Questo esprime un principio d’immunità dallo Stato. Il punto dolente era il seguito dell’articolo. Qui la scelta purtroppo non si è rivelata vincente.
- 2° comma: “ai sindacati non può essere imposto altro obbligo se non la registrazione, secondo le norme di legge”
(Vi è quindi una riserva di legge sulle modalità degli obblighi di registrazione; tuttavia la legge ordinaria non è mai intervenuta). La parola obbligo è da intendersi quale onere, in senso improprio, perché i sindacati sono obbligati a registrarsi soltanto se vogliono accedere a certi privilegi di contrattazione.
- 3° comma: “è condizione per la registrazione che gli statuti e gli ordinamenti siano sanciti a base democratica” (per differenza con la base nazionale presente nella precedente disposizione, sotto il regime fascista).
- 4° comma: “I sindacati registrati hanno personalità giuridica”. (riconoscimento)
- 5° comma: “Possono, rappresentati unitariamente in proporzione dei loro iscritti, stipulare contratti collettivi per tutte le categorie ai quali i contratti si riferiscono”.
L’efficacia erga omnes è, dunque, individuata nei contratti stessi.
Ripetiamo, quindi, il concetto secondo il quale l’individuazione del campo d’applicazione di un contratto collettivo è tipicamente oggetto dello stesso contratto collettivo. Il soggetto che avrebbe dovuto stipulare il contratto avrebbe dovuto anche essere un soggetto complesso, composto da un insieme di sindacati.
Questo non avvenne mai, ed il suddetto soggetto non si formò. Il punto dolente del sistema era proprio il fatto che, per rendere applicabile questo modello, occorreva non solo controllare gli statuti, contare gli iscritti e poi accertarne la veridicità, ma anche creare un soggetto unitario sindacale (derivante dall’idea di unico soggetto sindacale fascista).
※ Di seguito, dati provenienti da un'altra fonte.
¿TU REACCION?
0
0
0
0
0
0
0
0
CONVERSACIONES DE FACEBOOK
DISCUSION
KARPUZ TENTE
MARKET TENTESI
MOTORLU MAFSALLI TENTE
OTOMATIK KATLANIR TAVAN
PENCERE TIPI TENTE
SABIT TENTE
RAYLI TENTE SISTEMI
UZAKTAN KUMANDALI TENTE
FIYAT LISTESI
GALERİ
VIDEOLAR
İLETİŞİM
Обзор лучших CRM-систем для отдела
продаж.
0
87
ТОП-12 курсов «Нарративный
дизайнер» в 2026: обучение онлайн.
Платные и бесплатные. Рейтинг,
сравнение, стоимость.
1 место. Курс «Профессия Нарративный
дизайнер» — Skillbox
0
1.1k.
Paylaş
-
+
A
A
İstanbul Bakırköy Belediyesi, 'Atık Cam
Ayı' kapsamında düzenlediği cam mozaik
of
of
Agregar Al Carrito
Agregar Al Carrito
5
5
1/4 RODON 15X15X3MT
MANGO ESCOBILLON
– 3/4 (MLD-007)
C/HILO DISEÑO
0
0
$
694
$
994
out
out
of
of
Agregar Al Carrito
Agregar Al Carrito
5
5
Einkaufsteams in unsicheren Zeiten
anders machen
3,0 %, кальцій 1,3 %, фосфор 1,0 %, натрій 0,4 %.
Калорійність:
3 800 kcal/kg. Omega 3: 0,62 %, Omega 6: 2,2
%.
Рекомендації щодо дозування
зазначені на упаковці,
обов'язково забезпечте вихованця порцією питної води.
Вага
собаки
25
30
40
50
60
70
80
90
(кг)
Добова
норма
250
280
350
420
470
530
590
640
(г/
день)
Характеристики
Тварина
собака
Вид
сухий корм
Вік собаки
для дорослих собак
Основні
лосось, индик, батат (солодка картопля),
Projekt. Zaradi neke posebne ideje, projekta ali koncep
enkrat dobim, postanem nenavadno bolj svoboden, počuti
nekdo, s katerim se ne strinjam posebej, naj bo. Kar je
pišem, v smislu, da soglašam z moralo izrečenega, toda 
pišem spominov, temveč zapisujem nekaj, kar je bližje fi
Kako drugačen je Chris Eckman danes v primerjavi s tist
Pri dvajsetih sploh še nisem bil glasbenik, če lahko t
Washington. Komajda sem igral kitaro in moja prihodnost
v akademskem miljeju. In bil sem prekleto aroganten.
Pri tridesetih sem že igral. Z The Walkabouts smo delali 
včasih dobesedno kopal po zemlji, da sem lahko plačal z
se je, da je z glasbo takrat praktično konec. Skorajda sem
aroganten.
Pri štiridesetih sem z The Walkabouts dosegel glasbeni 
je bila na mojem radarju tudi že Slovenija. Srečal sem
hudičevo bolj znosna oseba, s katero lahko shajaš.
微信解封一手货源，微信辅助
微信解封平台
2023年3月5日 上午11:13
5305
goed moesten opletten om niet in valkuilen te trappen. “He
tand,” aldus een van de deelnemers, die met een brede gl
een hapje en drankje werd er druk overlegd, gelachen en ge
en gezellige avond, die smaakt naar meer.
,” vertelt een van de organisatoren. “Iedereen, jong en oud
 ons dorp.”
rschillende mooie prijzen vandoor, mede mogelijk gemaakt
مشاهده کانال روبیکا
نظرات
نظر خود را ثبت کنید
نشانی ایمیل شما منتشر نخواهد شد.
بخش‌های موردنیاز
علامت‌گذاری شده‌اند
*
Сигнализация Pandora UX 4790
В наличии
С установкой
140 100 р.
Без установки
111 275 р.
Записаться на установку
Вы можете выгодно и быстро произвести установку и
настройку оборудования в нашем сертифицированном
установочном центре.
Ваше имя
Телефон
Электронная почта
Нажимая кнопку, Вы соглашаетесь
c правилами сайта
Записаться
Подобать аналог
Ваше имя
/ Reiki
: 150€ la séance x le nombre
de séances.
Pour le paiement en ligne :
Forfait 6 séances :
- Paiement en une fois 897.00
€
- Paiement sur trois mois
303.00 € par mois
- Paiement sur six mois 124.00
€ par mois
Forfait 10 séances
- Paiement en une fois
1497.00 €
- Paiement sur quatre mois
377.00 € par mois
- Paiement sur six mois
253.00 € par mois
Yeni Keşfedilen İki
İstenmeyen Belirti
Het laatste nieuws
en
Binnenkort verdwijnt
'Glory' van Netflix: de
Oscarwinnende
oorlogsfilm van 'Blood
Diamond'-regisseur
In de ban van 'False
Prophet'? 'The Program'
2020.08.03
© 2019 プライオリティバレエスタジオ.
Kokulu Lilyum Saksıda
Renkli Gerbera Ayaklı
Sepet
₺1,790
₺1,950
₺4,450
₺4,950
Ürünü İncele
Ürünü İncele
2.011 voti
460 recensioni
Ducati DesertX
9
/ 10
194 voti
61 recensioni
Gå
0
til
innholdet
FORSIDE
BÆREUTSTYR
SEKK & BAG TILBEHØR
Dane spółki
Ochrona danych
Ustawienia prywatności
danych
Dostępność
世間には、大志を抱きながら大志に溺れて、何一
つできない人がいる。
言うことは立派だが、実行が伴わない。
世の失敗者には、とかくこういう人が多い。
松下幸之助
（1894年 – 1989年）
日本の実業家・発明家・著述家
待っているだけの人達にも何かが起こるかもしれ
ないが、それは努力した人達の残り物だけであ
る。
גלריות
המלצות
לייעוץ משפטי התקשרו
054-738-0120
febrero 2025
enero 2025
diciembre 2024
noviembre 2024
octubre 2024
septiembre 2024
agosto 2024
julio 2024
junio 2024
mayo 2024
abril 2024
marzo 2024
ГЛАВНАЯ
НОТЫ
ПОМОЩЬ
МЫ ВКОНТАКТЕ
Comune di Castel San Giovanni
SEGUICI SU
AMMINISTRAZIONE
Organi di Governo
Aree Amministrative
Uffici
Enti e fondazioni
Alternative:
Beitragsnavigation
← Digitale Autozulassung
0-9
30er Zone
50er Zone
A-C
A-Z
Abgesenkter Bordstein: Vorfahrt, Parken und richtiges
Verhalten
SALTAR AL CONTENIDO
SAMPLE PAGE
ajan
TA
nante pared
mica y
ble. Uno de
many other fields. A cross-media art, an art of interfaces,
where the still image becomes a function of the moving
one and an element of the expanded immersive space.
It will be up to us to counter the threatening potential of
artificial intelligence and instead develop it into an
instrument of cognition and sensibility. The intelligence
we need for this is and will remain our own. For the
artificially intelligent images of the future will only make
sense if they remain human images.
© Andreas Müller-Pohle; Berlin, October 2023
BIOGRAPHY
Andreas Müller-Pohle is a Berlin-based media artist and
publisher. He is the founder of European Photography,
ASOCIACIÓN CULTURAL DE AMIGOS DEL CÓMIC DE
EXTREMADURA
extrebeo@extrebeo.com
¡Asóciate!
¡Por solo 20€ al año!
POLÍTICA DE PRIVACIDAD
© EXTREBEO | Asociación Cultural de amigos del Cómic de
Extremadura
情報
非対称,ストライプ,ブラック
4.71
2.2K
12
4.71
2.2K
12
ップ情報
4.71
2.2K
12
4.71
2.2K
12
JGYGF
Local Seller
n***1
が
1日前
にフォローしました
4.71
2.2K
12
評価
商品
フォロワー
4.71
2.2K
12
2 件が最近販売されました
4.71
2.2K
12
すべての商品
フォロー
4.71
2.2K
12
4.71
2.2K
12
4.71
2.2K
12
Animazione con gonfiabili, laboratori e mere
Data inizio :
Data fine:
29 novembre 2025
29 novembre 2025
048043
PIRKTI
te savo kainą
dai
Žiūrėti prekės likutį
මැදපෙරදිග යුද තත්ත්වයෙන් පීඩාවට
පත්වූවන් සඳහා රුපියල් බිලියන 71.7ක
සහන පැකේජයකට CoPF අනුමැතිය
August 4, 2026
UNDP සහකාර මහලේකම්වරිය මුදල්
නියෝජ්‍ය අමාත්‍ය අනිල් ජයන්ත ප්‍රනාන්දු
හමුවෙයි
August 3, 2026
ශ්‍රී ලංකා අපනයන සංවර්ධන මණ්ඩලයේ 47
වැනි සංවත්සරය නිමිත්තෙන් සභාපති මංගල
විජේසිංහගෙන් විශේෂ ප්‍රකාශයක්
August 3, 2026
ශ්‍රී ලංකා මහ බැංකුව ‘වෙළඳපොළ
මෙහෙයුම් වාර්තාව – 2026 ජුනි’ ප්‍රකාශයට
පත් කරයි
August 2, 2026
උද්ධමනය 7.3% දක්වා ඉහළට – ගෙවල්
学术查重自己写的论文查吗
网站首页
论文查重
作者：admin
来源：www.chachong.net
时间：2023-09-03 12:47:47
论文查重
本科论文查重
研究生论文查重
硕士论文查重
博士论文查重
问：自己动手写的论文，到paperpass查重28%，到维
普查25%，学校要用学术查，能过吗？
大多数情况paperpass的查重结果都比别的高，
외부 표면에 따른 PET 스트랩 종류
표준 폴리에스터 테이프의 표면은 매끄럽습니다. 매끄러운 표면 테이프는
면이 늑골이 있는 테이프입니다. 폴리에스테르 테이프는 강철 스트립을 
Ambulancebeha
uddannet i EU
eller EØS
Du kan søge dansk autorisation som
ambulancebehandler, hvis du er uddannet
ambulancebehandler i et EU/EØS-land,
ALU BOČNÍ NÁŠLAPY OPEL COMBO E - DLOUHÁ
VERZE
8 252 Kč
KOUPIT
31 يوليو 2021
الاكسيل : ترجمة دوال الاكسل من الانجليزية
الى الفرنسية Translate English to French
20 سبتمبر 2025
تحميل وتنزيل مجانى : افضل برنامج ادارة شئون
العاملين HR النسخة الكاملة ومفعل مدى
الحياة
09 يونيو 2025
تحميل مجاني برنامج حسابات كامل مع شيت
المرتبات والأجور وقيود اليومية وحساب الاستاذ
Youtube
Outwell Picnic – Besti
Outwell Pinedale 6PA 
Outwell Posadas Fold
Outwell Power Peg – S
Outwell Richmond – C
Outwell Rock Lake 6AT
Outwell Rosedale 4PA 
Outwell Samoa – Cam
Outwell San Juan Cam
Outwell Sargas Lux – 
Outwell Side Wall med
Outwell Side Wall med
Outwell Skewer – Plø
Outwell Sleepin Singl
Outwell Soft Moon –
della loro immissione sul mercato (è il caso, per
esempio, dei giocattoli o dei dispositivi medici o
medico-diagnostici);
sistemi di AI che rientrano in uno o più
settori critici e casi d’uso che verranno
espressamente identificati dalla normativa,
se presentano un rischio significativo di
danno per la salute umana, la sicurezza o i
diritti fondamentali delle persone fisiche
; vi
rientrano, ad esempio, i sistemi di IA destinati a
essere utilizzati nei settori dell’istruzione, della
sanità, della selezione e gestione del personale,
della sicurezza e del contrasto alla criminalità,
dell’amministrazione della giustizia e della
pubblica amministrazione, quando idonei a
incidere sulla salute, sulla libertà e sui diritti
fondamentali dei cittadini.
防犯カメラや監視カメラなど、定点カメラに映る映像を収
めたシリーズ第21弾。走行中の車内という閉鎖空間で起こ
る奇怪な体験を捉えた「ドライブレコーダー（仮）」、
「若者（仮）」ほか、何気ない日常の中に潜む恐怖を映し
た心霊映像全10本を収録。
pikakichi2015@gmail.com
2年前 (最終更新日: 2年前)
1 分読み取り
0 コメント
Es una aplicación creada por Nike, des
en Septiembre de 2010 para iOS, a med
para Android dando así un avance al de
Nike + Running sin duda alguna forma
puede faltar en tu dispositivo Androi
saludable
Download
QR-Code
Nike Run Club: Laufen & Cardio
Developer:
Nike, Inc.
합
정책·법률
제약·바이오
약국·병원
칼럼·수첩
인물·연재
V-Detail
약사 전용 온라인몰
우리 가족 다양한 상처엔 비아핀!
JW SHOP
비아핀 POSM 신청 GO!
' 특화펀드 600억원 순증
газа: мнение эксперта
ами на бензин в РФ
Inoltre la CGIL avrebbe sempre avuto la maggioranza.
Quali conseguenze derivano dalla scelta del legislatore di non emanare una legge seguente all’art.39 Cost.? Di fatto, essendo garantita la libertà di organizzazione (che comprende anche la libertà di scegliere la propria forma giuridica ed il proprio modello organizzativo), i sindacati hanno quasi sempre assunto la forma delle associazioni. La questione che subito si pone è: che tipo di associazioni? Riconosciute oppure non?
Le associazioni sindacali sono associazioni non riconosciute alle quali si applicano gli artt. 36-37-38 del Codice civile.
Ci si può domandare se queste associazioni abbiano convenienza a chiedere il riconoscimento. La risposta è sempre stata negativa, per due ragioni tra loro collegate:
- Se chiedessero ed ottenessero la personalità giuridica dovrebbero sottostare ad una serie di regole, subendo un’intrusione nella loro libertà di organizzazione (e una regolamentazione violerebbe l’art.39 Cost.).
- La seconda parte del 39 Cost. introduce un meccanismo unico per ottenere il riconoscimento (≠ libertà).
Ci sono stati, tuttavia, dei casi in cui è stato richiesto il riconoscimento. La Corte ha concesso all’associazione richiedente la personalità giuridica, specificando però che non poteva usufruirne per attività sindacali (quindi era come negare il riconoscimento a livello sindacale). Approfondimento: secondo Galgano, si potrebbero applicare taluni principi di democrazia interna, che il codice impone alle associazioni riconosciute. La dottrina lavoristica non è mai stata favorevole alle ipotesi di Galgano, ha comunemente prevalso una lettura dell’attività sindacale come completamente libera.
Ad oggi, il sindacato è un soggetto privato, nonché un’associazione non riconosciuta, che stipula contratti collettivi. E’ necessaria la doppia iscrizione di lavoratori e imprenditori ai sindacati relativi? Dipende da come è stato stipulato il contratto (anche da un punto di vista civilistico): qualora esso preveda espressamente di venire applicato a tutti i dipendenti degli imprenditori iscritti all’associazione, i datori di lavoro saranno sempre tenuti ad applicarlo ai propri subordinati. Questo avviene, ancora a maggior ragione, dopo il 1970, quando venne approvato.